**PROBLEM TO WORK ON:**
Copy out the rows below, replacing "common name" with "vernacular name" everywhere and leaving everything else the same.

★ ★ ★ ★

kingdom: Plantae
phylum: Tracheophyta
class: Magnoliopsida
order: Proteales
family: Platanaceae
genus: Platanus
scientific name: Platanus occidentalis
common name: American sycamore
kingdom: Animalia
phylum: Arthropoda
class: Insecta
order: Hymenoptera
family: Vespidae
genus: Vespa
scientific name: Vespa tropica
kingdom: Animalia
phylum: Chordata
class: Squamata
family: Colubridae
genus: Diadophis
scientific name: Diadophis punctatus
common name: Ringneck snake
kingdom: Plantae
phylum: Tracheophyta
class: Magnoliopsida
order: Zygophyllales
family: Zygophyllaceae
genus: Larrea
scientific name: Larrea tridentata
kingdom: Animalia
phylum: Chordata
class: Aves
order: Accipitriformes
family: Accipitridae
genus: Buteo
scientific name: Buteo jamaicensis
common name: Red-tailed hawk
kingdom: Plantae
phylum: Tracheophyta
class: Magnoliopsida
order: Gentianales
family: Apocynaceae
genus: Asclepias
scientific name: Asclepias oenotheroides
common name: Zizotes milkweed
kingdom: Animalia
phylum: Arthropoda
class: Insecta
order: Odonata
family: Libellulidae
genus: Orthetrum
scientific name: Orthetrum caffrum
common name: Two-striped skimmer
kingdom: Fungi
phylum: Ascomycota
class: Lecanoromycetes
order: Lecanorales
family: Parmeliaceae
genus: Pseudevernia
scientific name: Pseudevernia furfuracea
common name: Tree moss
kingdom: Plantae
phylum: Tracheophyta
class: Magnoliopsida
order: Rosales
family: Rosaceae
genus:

★ ★ ★ ★

**WRITTEN RESPONSE:**
kingdom: Plantae
phylum: Tracheophyta
class: Magnoliopsida
order: Proteales
family: Platanaceae
genus: Platanus
scientific name: Platanus occidentalis
vernacular name: American sycamore
kingdom: Animalia
phylum: Arthropoda
class: Insecta
order: Hymenoptera
family: Vespidae
genus: Vespa
scientific name: Vespa tropica
kingdom: Animalia
phylum: Chordata
class: Squamata
family: Colubridae
genus: Diadophis
scientific name: Diadophis punctatus
vernacular name: Ringneck snake
kingdom: Plantae
phylum: Tracheophyta
class: Magnoliopsida
order: Zygophyllales
family: Zygophyllaceae
genus: Larrea
scientific name: Larrea tridentata
kingdom: Animalia
phylum: Chordata
class: Aves
order: Accipitriformes
family: Accipitridae
genus: Buteo
scientific name: Buteo jamaicensis
vernacular name: Red-tailed hawk
kingdom: Plantae
phylum: Tracheophyta
class: Magnoliopsida
order: Gentianales
family: Apocynaceae
genus: Asclepias
scientific name: Asclepias oenotheroides
vernacular name: Zizotes milkweed
kingdom: Animalia
phylum: Arthropoda
class: Insecta
order: Odonata
family: Libellulidae
genus: Orthetrum
scientific name: Orthetrum caffrum
vernacular name: Two-striped skimmer
kingdom: Fungi
phylum: Ascomycota
class: Lecanoromycetes
order: Lecanorales
family: Parmeliaceae
genus: Pseudevernia
scientific name: Pseudevernia furfuracea
vernacular name: Tree moss
kingdom: Plantae
phylum: Tracheophyta
class: Magnoliopsida
order: Rosales
family: Rosaceae
genus:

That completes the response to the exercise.